[Source data]
--- START ---

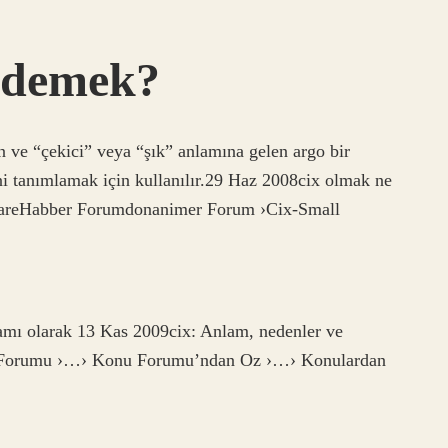
 demek?
n ve “çekici” veya “şık” anlamına gelen argo bir
ini tanımlamak için kullanılır.29 Haz 2008cix olmak ne
dwareHabber Forumdonanimer Forum ›Cix-Small
lamı olarak 13 Kas 2009cix: Anlam, nedenler ve
 Forumu ›…› Konu Forumu’ndan Oz ›…› Konulardan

--- END ---

* _EXERCISE BRIEF_
Repeat each line of the records above exactly, but do not copy the pictures.

* _SOLVED PROBLEM_
 demek?
n ve “çekici” veya “şık” anlamına gelen argo bir
ini tanımlamak için kullanılır.29 Haz 2008cix olmak ne
dwareHabber Forumdonanimer Forum ›Cix-Small
lamı olarak 13 Kas 2009cix: Anlam, nedenler ve
 Forumu ›…› Konu Forumu’ndan Oz ›…› Konulardan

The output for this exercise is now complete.